Document passage =>
— Start —
Does Model Optimizer work Windows? #68

Closed adaber closed 2 months ago

adaber commented 2 months ago

Hi,

The main GitHub page lists only Linux but has anyone tested Model Optimizer on Windows ?

Thanks!

riyadshairi979 commented 2 months ago

Unofficially we used features from modelopt.onnx.quantization on windows, the pip installation instruction is same. Some of the modelopt.torch features might work as well.

adaber commented 2 months ago

Thanks for the quick response, @riyadshairi979 !

My plan is to use modelopt.torch.quantization initially (int8 quantization). I guess I should try and see if it works.

Do you guys plan on Model Optimizer supporting Windows at some point officially , too ?

Thanks!

riyadshairi979 commented 2 months ago

My plan is to use modelopt.torch.quantization initially (int8 quantization).

If your deployment runtime is TensorRT, then we recommend to use modelopt.onnx.quantization. Exported ONNX after INT8 PTQ with modelopt.torch.quantization is not optimal on TensorRT.

Windows at some point officially , too ?

Yes we are working on official support for windows.

adaber commented 2 months ago

Hi @riyadshairi979,

Firstly, thank you for your help!

If your deployment runtime is TensorRT, then we recommend to use modelopt.onnx.quantization. Exported ONNX after INT8 PTQ with modelopt.torch.quantization is not optimal on TensorRT.

Thanks for sharing this important information. It will definitely save me time because I know what sub-package I should focus on. I will give it a try and report the results. I may follow up with a question or two regarding this particular sub-package.

Windows at some point officially , too ?

Yes we are working on official support for windows.

It's great to hear that.

Thanks!

adaber commented 2 months ago

I guess I already have 2 questions.

1) I assume that Model Optimizer does the calculations on a GPU but I couldn't find an option that allows me to pick what GPU to use in case there is more than one GPU in the system. Is there one ? (I might've missed it, though).

2) Does modelopt.onnx.quantization work with dynamic input shapes ? I did a quick test and "Tensor shape doesn't match for input" popped up. I can see that the ModelOpt's code compares the input_shape and calibration_data sizes and I assume that the input tensor's dynamic sizes might be what caused the assertion error.

Thanks!

riyadshairi979 commented 2 months ago
  1. By default modelopt uses cpu for calibration, we will provide a way for users to choose the ExecutionProviders like gpu etc.
  2. We will add the dynamic shape support in next release.
— End —
Entries shown =>
— Start —
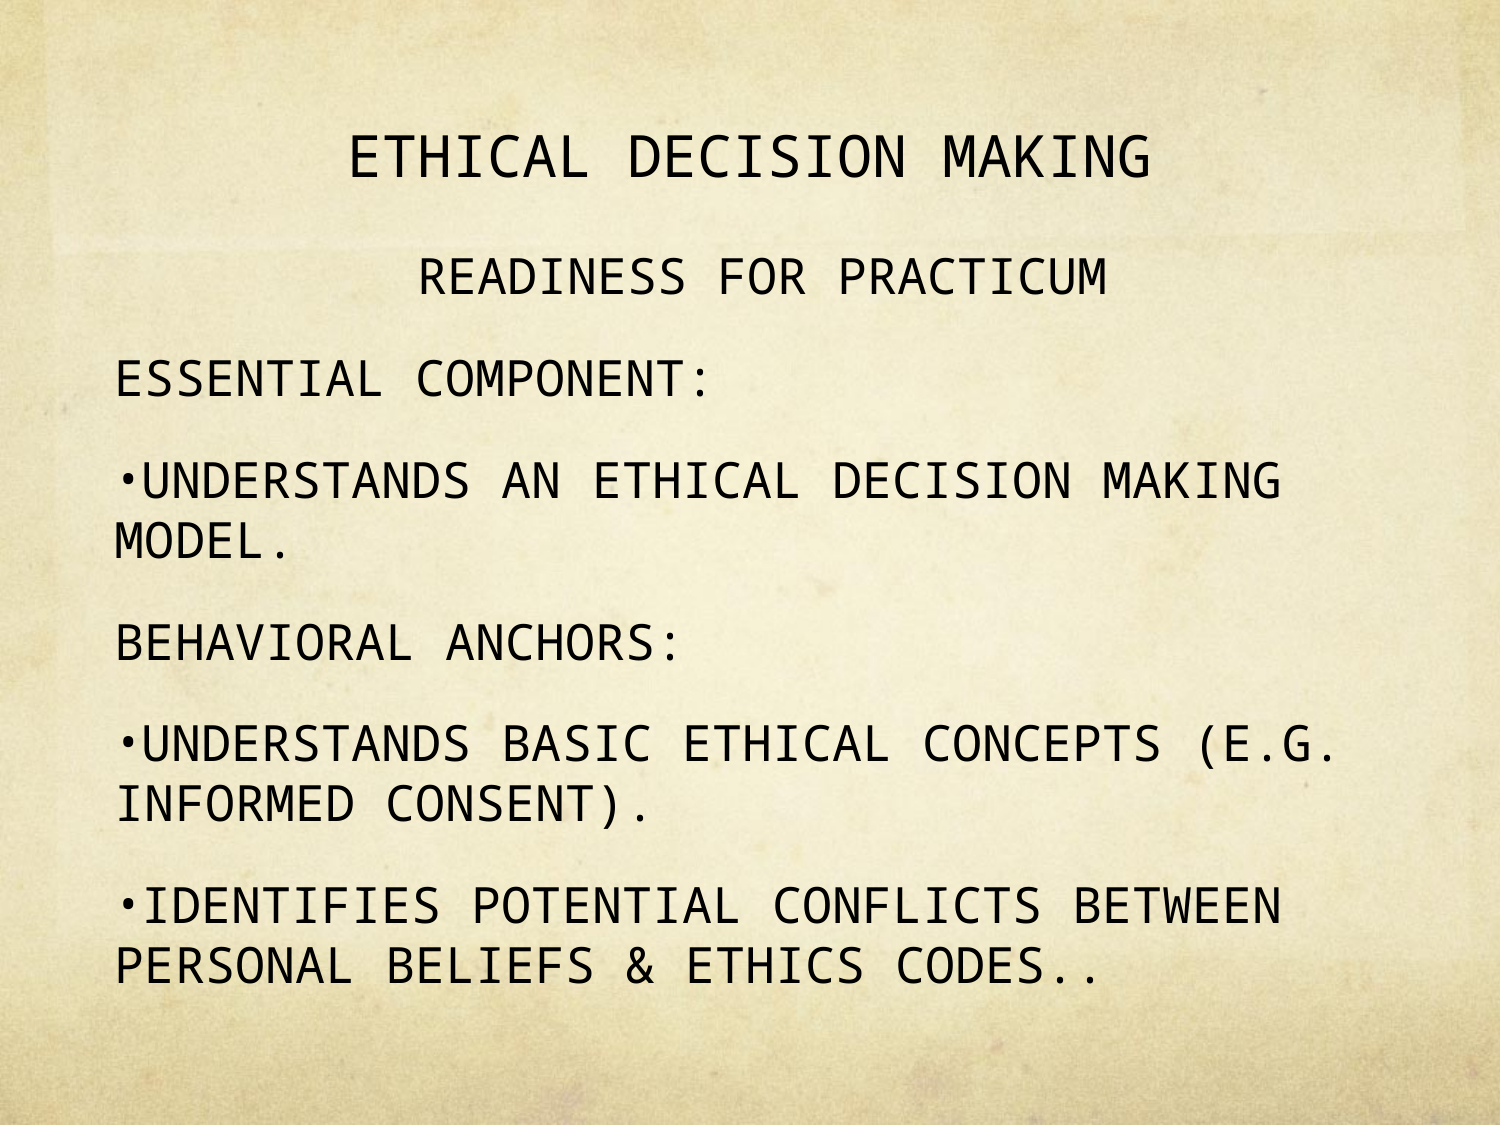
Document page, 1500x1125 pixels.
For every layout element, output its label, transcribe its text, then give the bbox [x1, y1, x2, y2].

list READINESS FOR PRACTICUM ESSENTIAL COMPONENT: UNDERSTANDS AN ETHICAL DECISION MAKING MODEL. BEHAVIORAL ANCHORS: UNDERSTANDS BASIC ETHICAL CONCEPTS (E.G. INFORMED CONSENT). IDENTIFIES POTENTIAL CONFLICTS BETWEEN PERSONAL BELIEFS & ETHICS CODES.. [99, 237, 1425, 1103]
title ETHICAL DECISION MAKING [150, 82, 1350, 226]
picture [0, 0, 1500, 1125]
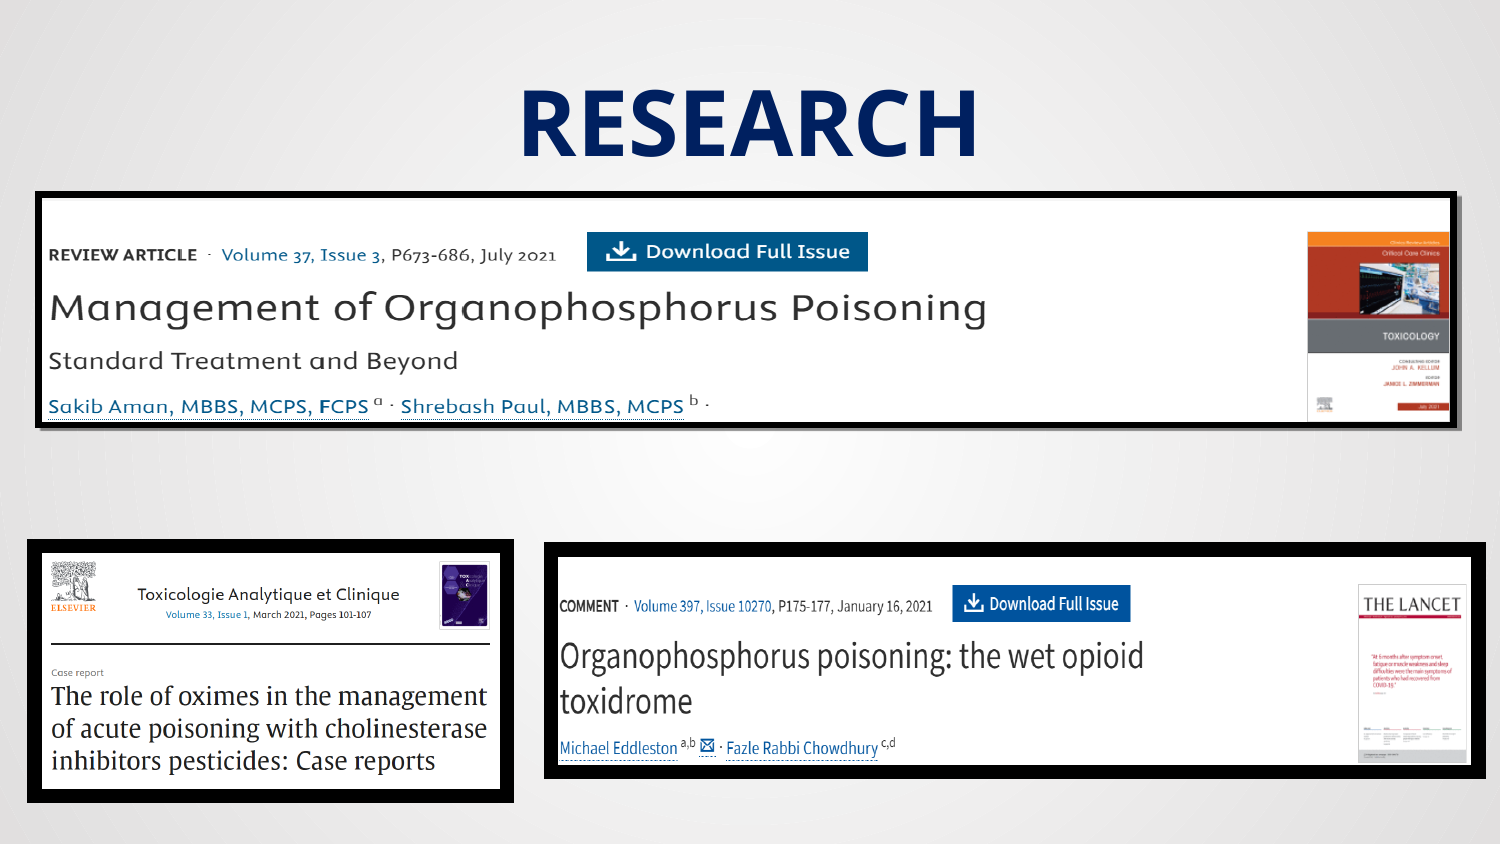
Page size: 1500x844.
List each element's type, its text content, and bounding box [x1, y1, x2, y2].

title RESEARCH [103, 45, 1397, 191]
picture [41, 197, 1451, 422]
picture [558, 556, 1472, 765]
picture [41, 553, 500, 789]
— End —
Problem requirements => Please resume the forum thread about running Model Optimizer on Windows, writing on from its last reply.

Answer to this task =>
adaber commented 2 months ago

@riyadshairi979 Thanks for the quick response. It's very appreciated

Do you happen to know what the approximate time frames are for adding the dynamic shape and GPU support ?

Thanks!

riyadshairi979 commented 2 months ago

Our next release of modelopt v0.19 will have dynamic shape and GPU support, which will be released on 21 Oct 2024.

adaber commented 2 months ago

That's great to hear, riyadshairi979. Thanks!

riyadshairi979 commented 2 months ago

@adaber do you have any link to sample ONNX model with dynamic shapes and calibration data to test with? I assume that you are interested in dynamic shapes other than batch dimension. If thats the case, how the calibration tensor shape looks like if the corresponding input tensor has multiple dynamic dimensions, say a shape like [batch_size, 8, dim_2, 16].

adaber commented 1 month ago

@riyadshairi979

Sorry for the late response. Didn't think you'd post here and therefore I didn't check if the thread was updated.

I'd try to help as much as I can since we really want to use this tool for model quantization in the future : )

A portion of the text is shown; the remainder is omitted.